Parce que, après toute la douleur et la souffrance que la population a subies en Syrie, la réalité est que la vie est extrêmement difficile pour les réfugiés dans les pays voisins.
Mes collègues et moi sommes récemment revenus du camp de réfugiés de Zaatri, en Jordanie, qui est aujourd’hui le deuxième au monde en termes de population, après l’immense camp de Dadaab, au Kenya. Ce site est devenu officieusement la quatrième ville de Jordanie. Il accueille aujourd’hui près de 130 000 réfugiés provenant de Syrie, parmi lesquels un nombre considérable d’enfants et de personnes vulnérables, dont certaines ont été torturées, sont gravement blessées ou malades, sont âgées ou souffrent d’un handicap.
Les Nations unies et les organisations travaillant sur le terrain ont lancé de multiples appels à la communauté internationale pour obtenir des financements – car, malgré des dons conséquents, les services de base tels que l’aide alimentaire, l’éducation, un réseau de distribution d’eau plus fiable et des hébergements continuent de manquer cruellement de fonds.
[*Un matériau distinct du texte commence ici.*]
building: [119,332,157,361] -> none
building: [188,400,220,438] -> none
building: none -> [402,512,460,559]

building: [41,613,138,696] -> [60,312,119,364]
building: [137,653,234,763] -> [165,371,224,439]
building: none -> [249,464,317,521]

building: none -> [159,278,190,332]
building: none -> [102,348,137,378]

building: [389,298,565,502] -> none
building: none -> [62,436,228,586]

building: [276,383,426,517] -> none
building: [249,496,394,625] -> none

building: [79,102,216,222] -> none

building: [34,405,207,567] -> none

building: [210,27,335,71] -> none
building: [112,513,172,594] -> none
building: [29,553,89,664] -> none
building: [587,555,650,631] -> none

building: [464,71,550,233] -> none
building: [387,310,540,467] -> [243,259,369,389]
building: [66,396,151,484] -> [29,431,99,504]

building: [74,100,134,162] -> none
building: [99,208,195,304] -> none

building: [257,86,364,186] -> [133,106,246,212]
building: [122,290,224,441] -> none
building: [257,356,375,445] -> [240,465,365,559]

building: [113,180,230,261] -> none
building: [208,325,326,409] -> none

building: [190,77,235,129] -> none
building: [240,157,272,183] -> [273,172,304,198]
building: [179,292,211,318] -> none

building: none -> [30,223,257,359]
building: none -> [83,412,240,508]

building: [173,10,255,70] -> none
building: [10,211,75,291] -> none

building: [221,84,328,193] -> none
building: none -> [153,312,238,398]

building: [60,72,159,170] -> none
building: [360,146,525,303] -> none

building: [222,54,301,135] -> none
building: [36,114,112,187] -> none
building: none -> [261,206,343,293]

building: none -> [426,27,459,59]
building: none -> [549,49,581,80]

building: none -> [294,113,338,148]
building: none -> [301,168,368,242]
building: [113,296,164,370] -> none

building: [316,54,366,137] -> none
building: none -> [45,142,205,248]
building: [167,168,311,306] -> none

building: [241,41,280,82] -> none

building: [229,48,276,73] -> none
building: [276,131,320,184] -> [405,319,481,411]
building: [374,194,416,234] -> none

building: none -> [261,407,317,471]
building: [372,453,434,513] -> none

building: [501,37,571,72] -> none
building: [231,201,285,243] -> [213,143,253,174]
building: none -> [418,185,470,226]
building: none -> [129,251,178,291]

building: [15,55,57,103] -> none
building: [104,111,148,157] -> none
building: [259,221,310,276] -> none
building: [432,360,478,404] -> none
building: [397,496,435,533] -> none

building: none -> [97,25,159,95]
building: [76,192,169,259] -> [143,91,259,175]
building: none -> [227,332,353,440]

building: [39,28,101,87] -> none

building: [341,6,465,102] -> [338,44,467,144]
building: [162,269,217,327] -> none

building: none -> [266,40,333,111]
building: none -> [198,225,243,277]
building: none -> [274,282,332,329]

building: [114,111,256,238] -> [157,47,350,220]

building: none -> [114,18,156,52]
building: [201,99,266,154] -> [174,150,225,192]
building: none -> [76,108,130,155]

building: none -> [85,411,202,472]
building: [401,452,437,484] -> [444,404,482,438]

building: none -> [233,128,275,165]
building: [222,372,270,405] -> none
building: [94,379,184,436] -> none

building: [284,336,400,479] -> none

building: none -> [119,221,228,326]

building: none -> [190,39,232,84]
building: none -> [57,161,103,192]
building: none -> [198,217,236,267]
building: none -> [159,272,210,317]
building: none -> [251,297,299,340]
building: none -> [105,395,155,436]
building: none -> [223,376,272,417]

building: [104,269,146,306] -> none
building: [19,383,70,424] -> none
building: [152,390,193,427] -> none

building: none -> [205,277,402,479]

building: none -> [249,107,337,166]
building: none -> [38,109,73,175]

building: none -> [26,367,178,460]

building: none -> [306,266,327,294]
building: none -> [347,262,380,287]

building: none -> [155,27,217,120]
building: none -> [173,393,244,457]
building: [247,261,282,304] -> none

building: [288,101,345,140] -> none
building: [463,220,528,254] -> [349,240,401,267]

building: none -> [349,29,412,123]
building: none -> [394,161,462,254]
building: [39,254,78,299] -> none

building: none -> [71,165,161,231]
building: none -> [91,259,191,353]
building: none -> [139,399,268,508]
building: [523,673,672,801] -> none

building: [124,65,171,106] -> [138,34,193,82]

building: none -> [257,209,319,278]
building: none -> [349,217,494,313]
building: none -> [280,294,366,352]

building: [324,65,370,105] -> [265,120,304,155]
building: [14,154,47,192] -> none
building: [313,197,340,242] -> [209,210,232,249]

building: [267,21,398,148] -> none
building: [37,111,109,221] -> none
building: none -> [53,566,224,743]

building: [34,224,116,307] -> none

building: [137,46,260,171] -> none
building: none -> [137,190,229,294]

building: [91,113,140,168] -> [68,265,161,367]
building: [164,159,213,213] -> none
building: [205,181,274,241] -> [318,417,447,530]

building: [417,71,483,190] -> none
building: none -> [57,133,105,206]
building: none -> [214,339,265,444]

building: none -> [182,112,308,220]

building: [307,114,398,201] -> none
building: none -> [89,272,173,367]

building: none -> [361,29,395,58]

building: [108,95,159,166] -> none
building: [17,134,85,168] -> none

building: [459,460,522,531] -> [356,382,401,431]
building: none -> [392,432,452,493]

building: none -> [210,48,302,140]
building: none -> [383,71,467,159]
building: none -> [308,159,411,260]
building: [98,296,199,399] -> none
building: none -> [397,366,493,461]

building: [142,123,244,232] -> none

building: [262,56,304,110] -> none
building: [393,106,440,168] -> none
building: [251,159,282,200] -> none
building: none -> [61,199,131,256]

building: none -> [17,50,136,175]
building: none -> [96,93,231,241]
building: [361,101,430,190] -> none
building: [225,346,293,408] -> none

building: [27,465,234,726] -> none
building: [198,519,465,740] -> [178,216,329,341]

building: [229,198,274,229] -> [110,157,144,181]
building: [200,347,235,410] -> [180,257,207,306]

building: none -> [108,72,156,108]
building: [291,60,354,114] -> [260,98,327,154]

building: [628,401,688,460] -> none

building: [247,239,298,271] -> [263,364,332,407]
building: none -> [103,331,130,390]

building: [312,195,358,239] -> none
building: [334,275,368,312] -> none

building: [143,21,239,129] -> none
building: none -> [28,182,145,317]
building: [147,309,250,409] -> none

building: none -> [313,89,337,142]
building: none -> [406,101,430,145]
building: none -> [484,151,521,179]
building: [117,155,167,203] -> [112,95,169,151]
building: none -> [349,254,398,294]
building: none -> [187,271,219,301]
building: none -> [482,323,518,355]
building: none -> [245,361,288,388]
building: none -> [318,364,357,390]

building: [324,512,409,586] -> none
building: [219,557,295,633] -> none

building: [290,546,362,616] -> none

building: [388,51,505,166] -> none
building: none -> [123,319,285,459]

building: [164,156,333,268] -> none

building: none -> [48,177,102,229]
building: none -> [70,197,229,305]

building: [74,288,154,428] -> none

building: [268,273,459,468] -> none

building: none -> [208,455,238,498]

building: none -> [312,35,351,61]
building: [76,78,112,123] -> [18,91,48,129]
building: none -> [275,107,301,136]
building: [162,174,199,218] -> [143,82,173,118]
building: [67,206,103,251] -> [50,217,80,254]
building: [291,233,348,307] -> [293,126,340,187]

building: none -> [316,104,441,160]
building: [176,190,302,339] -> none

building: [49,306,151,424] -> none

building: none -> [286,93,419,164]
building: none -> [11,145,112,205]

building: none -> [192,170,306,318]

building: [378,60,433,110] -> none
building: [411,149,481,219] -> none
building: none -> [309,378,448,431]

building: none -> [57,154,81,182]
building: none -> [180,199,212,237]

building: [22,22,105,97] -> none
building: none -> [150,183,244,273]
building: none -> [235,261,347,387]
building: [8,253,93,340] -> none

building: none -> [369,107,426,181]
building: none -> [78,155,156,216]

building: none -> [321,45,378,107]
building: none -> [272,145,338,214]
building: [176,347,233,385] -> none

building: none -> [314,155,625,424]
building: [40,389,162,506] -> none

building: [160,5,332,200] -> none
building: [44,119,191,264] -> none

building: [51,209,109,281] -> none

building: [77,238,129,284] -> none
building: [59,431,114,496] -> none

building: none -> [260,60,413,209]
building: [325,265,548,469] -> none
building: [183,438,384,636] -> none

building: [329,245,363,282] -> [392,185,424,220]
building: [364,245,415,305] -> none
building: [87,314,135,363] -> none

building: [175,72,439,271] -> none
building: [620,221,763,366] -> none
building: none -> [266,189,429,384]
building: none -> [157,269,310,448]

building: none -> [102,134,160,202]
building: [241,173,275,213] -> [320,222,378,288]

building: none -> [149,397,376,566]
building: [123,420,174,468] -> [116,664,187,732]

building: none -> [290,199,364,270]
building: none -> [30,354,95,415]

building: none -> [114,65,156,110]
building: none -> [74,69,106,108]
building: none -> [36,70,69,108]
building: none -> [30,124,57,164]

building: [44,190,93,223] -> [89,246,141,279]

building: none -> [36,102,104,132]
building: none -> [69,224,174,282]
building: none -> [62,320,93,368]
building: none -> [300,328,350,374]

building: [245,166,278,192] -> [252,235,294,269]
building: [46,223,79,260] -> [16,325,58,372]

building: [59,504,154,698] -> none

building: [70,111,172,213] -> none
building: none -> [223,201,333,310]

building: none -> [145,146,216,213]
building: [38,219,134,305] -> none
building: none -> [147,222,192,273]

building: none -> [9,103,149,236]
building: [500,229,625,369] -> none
Et ce n’est pas seulement à Zaatri ou même en Jordanie que les fonds manquent pour protéger et aider les réfugiés.
C’est le cas dans toute la région, où les réfugiés, en particulier dans les structures collectives, peinent à accéder aux services, et où les pays d’accueil croulent sous cet afflux. Tous ces pays sont confrontés à de graves difficultés économiques et politiques liées à cette situation, tandis que la pression accrue sur les services locaux exacerbe les tensions entre réfugiés et habitants.
Alors, comme l’ont demandé de nombreuses personnes au cours des derniers jours et mois, que peut-on faire ?
En l’absence de solution politique en vue pour la Syrie, la moindre des choses que l’on puisse faire est de permettre à ceux qui ont failli y laisser la vie de vivre dans la sécurité et la dignité. Les Nations unies estiment qu’il leur faut actuellement près de trois milliards de dollars pour répondre aux besoins des réfugiés dans la région. En juin, elles ont lancé un appel de fonds humanitaire sans précédent. Pour l’heure, les États-Unis, le Koweït et l’Union européenne figurent parmi les principaux donateurs, mais cet appel n’est encore financé qu’à 40 %. Les pays qui en ont les moyens – ceux d’Europe, d’Amérique du Nord et du Golfe notamment – doivent continuer à augmenter leurs fonds consacrés à la crise des réfugiés et prévoir de fournir une aide durable sur le long terme aux voisins de la Syrie.
Toutefois, cela ne suffira pas à calmer la crise des réfugiés. Les gouvernements donateurs doivent se préparer à sortir les réfugiés les plus fragiles de la région et à leur permettre de s’installer en toute sécurité dans leur pays, par le biais de programmes de réinstallation et d’autorisation de séjour à titre humanitaire. En plus de fournir une bouée de sauvetage bien réelle aux plus vulnérables, cela contribuera à alléger un peu la charge supportée par les voisins de la Syrie.
Si l’Allemagne a jusqu’à présent accepté d’accueillir 5 000 réfugiés syriens via un programme d’autorisation de séjour à titre humanitaire, la réponse des autres pays est plus limitée pour l’instant.
Si vous vivez dans un pays qui pourrait et devrait en faire davantage pour la population syrienne, c’est le moment d’appeler votre gouvernement à renforcer son aide aux réfugiés de Syrie. Beaucoup de discussions ont eu lieu ces dernières semaines quant à ce que la communauté internationale doit ou ne doit pas faire en ce qui concerne le conflit syrien. Aider les réfugiés est sans conteste une chose qu’elle peut et doit faire dans une plus large mesure.